Extrait à lire

◆ ◆ ◆

The massive storage capacity of computers, combined with the ease of hiding evidence inside them, ensures that computer searches usually take a lot of time. If the government must find a needle in the haystack, and searching the haystack may take weeks or longer, the government must choose among three unhappy choices. First, they can seize the entire haystack for subsequent searching off-site. Second, they can bring a few officers to the haystack and have them stay there for a few weeks as they search through it. Or third, they can simply accept that haystack warrants cannot be executed because haystack searches are too time-consuming. Among these three choices, the first is the least bad option[104].

[Le soulignement est ajouté]

[267]     Selon le professeur Kerr, la solution au problème inévitable de la portée excessive réside dans l'adoption d'une règle qui interdit l'utilisation de la preuve qui n'est pas visée par les termes d'un mandat de perquisition[105]:

On the other hand, to make sure computer warrants do not resemble general warrants in their execution, the agents should only be allowed to use the evidence that is actually described in the warrant. Nonresponsive data found in the course of the search for responsive data should generally be walled off from further use[106].

[268]     Cette question déborde le cadre de la présente contestation et il ne convient pas d'y répondre[107]. Cela dit, cette problématique illustre la complexité de l'exécution des fouilles numériques.

4) L'arrêt Vu et les protocoles de perquisition

[269]     Les difficultés que posent les fouilles numériques étant mieux circonscrites, il faut maintenant examiner les conclusions de la Cour suprême dans l'arrêt Vu afin de déterminer si les conditions exigées par Uber devaient être imposées par le juge ayant octroyé les mandats de perquisition afin d'éviter que la fouille des ordinateurs et autres appareils numériques ne devienne abusive en raison de leur portée excessive.

◆ ◆ ◆

Consigne
Reproduisez sans rien modifier le passage de l'extrait ci-dessus sur les fouilles informatiques, en commençant à « [Le soulignement est » et en terminant à « from further use[106]. ».

Données à examiner
◆ ◆ ◆

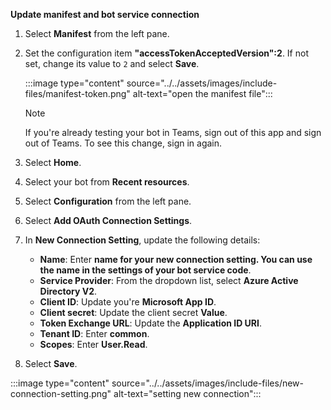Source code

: **Update manifest and bot service connection**

1. Select **Manifest** from the left pane.

1. Set the configuration item **"accessTokenAcceptedVersion":2**. If not set, change its value to `2` and select **Save**.

    :::image type="content" source="../../assets/images/include-files/manifest-token.png" alt-text="open the manifest file":::

    > [!NOTE]
    > If you're already testing your bot in Teams, sign out of this app and sign out of Teams. To see this change, sign in again.

1. Select **Home**.

1. Select your bot from **Recent resources**.

1. Select **Configuration** from the left pane.

1. Select **Add OAuth Connection Settings**.

1. In **New Connection Setting**, update the following details:

    * **Name**: Enter **name for your new connection setting. You can use the name in the settings of your bot service code**.
    * **Service Provider**: From the dropdown list, select **Azure Active Directory V2**.
    * **Client ID**: Update you're **Microsoft App ID**.
    * **Client secret**: Update the client secret **Value**.
    * **Token Exchange URL**: Update the **Application ID URI**.
    * **Tenant ID**: Enter **common**.
    * **Scopes**: Enter **User.Read**.

1. Select **Save**.

:::image type="content" source="../../assets/images/include-files/new-connection-setting.png" alt-text="setting new connection":::
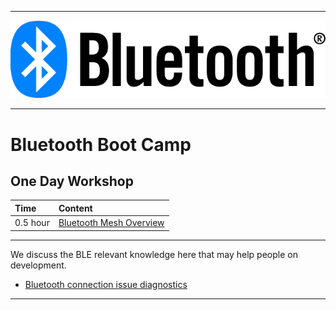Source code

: ********
![bluetooth](files/bluetooth.png)
********

# Bluetooth Boot Camp

## One Day Workshop
| Time | Content |  
|:---- |:----|    
| 0.5 hour | [Bluetooth Mesh Overview](Bluetooth-Mesh-Overview)


********
We discuss the BLE relevant knowledge here that may help people on development.
* [Bluetooth connection issue diagnostics](Bluetooth-connection-issue-diagnostics)
********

◆ ◆ ◆

Votre réponse
[Le soulignement est ajouté]

[267]     Selon le professeur Kerr, la solution au problème inévitable de la portée excessive réside dans l'adoption d'une règle qui interdit l'utilisation de la preuve qui n'est pas visée par les termes d'un mandat de perquisition[105]:

On the other hand, to make sure computer warrants do not resemble general warrants in their execution, the agents should only be allowed to use the evidence that is actually described in the warrant. Nonresponsive data found in the course of the search for responsive data should generally be walled off from further use[106].